Millionenskandal bei der GIZ: Betrugsvorwürfe im Jemen-Programm aufgedeckt
Reinhild HänelMillionenskandal bei der GIZ: Betrugsvorwürfe im Jemen-Programm aufgedeckt
Schwerer Finanzskandal erschüttert die staatliche Entwicklungsagentur GIZ
Bei der Gesellschaft für Internationale Zusammenarbeit (GIZ), der deutschen staatseigenen Entwicklungsagentur, ist ein großer Betrugsfall aufgedeckt worden. Verdacht auf Untreue durch Mitarbeiter im Jemen hat zu internen Ermittlungen und disziplinarischen Maßnahmen geführt. Die möglichen Verluste könnten sich auf Zehntausende Euro belaufen.
Erste Unregelmäßigkeiten in den Jemen-Programmen der GIZ wurden bei Routineprüfungen entdeckt, die Zweifel weckten.

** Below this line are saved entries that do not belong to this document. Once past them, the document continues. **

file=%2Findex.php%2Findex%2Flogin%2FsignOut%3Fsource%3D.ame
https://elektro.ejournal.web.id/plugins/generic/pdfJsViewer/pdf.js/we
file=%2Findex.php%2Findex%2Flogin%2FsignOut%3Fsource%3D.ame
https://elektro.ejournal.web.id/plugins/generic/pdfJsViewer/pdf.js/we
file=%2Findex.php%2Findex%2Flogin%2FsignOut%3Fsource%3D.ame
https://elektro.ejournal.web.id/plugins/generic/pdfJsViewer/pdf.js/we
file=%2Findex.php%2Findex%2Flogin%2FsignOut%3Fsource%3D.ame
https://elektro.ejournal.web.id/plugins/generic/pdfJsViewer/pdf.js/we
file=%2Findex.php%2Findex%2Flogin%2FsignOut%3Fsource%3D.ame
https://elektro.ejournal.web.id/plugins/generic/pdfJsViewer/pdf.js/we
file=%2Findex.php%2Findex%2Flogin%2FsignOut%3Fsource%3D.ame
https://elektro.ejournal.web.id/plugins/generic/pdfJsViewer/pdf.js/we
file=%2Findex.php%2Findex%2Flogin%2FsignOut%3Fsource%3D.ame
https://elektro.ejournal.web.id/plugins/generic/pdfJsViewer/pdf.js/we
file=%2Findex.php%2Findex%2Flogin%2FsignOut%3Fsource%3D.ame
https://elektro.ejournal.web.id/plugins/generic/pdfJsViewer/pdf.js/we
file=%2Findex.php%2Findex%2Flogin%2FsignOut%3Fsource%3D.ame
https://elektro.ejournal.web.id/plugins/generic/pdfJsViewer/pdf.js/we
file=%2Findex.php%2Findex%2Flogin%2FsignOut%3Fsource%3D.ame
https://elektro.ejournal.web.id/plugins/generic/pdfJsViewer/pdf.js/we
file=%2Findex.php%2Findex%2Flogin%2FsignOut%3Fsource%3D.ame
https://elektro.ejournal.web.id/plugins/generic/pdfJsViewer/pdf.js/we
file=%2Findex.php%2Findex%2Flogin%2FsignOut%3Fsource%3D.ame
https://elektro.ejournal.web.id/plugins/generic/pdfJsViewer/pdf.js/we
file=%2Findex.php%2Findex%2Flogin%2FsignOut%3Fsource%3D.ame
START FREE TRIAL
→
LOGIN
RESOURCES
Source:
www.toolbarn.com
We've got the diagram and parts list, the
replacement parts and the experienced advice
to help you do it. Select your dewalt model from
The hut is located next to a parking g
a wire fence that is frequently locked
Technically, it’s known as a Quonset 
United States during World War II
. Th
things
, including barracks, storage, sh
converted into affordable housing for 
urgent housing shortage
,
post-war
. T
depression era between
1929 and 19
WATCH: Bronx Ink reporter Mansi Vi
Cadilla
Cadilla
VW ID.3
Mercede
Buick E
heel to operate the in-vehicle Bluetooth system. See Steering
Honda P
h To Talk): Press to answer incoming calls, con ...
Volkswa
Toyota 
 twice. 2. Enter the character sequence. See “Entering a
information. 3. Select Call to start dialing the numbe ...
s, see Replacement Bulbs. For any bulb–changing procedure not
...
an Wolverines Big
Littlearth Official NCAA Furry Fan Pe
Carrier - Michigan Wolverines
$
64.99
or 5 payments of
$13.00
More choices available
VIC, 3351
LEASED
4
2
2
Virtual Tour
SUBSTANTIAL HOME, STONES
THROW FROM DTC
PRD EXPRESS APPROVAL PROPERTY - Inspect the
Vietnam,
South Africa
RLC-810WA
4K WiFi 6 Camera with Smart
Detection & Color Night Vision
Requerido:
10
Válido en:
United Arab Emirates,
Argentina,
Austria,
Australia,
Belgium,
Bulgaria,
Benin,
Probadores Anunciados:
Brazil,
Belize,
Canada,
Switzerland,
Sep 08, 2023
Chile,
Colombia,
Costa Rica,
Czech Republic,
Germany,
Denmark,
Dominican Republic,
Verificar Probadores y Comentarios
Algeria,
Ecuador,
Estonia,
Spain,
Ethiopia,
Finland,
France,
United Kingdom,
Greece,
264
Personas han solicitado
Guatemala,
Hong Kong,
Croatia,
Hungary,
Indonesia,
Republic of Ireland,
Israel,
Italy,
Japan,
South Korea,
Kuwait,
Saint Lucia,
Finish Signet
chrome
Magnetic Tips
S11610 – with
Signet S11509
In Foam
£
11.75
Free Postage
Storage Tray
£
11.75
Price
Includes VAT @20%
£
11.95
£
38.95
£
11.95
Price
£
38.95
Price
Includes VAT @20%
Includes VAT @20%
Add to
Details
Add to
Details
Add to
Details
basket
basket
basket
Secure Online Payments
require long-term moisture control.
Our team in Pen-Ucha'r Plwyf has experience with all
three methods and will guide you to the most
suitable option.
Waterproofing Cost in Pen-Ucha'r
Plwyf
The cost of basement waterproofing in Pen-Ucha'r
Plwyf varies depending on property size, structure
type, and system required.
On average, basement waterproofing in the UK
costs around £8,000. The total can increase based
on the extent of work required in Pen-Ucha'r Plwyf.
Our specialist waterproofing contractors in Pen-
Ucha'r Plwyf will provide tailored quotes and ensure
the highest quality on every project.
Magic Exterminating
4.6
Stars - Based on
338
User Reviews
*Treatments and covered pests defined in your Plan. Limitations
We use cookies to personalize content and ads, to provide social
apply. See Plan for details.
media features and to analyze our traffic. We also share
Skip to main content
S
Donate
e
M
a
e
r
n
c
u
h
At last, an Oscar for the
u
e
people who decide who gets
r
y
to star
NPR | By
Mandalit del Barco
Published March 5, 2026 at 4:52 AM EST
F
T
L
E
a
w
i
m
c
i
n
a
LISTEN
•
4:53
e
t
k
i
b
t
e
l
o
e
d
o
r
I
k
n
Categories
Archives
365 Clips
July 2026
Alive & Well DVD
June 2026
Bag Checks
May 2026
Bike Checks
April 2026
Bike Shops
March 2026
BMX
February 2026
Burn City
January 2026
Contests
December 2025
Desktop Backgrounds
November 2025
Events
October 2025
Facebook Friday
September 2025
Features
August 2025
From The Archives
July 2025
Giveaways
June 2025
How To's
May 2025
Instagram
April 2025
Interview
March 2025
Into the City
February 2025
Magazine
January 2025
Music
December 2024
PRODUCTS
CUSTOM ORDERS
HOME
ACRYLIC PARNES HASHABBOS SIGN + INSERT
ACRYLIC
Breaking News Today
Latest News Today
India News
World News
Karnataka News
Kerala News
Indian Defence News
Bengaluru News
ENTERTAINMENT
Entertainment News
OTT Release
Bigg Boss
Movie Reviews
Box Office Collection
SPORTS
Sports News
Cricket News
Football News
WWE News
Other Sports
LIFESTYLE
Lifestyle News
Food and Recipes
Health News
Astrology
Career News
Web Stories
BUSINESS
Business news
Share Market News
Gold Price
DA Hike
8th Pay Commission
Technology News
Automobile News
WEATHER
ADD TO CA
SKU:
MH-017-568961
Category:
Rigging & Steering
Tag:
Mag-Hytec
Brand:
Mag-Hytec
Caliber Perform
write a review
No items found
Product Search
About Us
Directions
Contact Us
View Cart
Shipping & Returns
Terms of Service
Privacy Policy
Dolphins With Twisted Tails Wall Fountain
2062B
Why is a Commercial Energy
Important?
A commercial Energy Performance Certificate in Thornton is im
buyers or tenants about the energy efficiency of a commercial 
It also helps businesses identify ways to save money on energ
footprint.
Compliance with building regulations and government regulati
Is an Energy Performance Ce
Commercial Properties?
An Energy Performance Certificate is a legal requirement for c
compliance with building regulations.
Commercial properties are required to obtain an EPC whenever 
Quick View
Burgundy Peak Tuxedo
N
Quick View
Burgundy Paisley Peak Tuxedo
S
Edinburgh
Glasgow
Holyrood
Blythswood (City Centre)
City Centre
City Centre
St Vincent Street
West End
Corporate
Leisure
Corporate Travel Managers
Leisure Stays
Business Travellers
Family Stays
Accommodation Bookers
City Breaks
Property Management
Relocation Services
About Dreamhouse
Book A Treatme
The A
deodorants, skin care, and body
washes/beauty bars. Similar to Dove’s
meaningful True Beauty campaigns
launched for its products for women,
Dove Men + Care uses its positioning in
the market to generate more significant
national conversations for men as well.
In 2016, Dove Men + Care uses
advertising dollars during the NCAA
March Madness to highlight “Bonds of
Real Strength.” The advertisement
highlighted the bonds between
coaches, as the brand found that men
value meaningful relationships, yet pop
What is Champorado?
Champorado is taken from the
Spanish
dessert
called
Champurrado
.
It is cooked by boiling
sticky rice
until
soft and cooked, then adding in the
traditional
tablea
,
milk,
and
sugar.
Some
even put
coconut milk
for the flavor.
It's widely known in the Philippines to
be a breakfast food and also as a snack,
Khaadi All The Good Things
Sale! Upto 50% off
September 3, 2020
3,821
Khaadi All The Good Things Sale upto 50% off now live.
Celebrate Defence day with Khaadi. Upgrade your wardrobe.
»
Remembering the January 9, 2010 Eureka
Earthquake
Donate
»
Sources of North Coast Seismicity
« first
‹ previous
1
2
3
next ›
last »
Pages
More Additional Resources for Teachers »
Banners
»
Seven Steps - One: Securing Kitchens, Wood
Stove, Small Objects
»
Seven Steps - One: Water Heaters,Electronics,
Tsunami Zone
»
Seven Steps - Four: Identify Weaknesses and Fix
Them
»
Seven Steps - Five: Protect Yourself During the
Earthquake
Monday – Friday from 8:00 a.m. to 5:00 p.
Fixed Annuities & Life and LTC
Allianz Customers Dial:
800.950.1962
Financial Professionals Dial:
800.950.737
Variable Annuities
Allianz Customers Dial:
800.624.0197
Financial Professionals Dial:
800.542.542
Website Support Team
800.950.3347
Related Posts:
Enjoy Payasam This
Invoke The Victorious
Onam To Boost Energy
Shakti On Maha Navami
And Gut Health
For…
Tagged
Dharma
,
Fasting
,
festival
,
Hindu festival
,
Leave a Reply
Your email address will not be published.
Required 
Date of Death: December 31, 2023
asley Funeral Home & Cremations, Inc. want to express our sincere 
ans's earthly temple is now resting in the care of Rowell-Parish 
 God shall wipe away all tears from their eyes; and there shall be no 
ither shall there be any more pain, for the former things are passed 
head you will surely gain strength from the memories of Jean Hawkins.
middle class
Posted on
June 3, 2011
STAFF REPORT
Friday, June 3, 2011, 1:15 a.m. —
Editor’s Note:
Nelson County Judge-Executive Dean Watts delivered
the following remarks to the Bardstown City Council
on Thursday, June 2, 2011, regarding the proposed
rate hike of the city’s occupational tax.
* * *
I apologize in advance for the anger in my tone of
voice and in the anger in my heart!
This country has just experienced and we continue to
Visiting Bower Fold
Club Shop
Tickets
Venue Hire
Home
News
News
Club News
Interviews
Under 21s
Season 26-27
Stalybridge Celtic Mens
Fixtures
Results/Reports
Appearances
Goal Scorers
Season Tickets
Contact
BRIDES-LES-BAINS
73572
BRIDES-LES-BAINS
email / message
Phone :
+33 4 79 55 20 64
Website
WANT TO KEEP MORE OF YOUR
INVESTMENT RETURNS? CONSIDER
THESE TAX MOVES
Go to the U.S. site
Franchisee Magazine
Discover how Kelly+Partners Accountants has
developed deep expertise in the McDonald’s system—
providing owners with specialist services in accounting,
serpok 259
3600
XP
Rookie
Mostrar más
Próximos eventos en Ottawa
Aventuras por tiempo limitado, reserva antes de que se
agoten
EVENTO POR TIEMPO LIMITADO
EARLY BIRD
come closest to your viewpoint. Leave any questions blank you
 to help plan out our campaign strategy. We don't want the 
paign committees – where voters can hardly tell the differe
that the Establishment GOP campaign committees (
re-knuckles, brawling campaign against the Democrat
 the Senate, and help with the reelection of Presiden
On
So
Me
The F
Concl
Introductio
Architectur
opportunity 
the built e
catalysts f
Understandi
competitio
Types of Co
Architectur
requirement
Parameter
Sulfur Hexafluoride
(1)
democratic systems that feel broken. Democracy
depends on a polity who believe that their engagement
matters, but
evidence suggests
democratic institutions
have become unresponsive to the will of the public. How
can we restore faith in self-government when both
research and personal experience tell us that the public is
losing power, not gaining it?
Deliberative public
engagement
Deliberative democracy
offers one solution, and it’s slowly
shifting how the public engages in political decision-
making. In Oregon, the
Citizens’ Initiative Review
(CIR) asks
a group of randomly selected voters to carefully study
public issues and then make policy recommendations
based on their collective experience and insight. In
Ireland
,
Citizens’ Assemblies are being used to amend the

Eine interne Untersuchung bestätigte später die Vorwürfe und deckte betrügerische Machenschaften von Angestellten auf.
Die Behörde hat bereits Konsequenzen gegen die Beteiligten eingeleitet. Wie viele Mitarbeiter betroffen sind und mit welchen genauen Methoden Gelder veruntreut wurden, wurde bisher nicht bekannt gegeben.
Ersten Schätzungen zufolge könnte der finanzielle Schaden in die Zehntausende gehen. Unklar ist noch, ob die fehlenden Mittel im Jemen zweckentfremdet oder in andere Länder transferiert wurden.
Der Skandal setzt die GIZ unter Druck, die Kontrollen zu verschärfen und künftige Verstöße zu verhindern. Die Ermittlungen laufen noch; in den kommenden Wochen werden weitere Details erwartet. Der Fall zeigt, wie anfällig die Finanzaufsicht in einer der größten deutschen Entwicklungsorganisationen ist.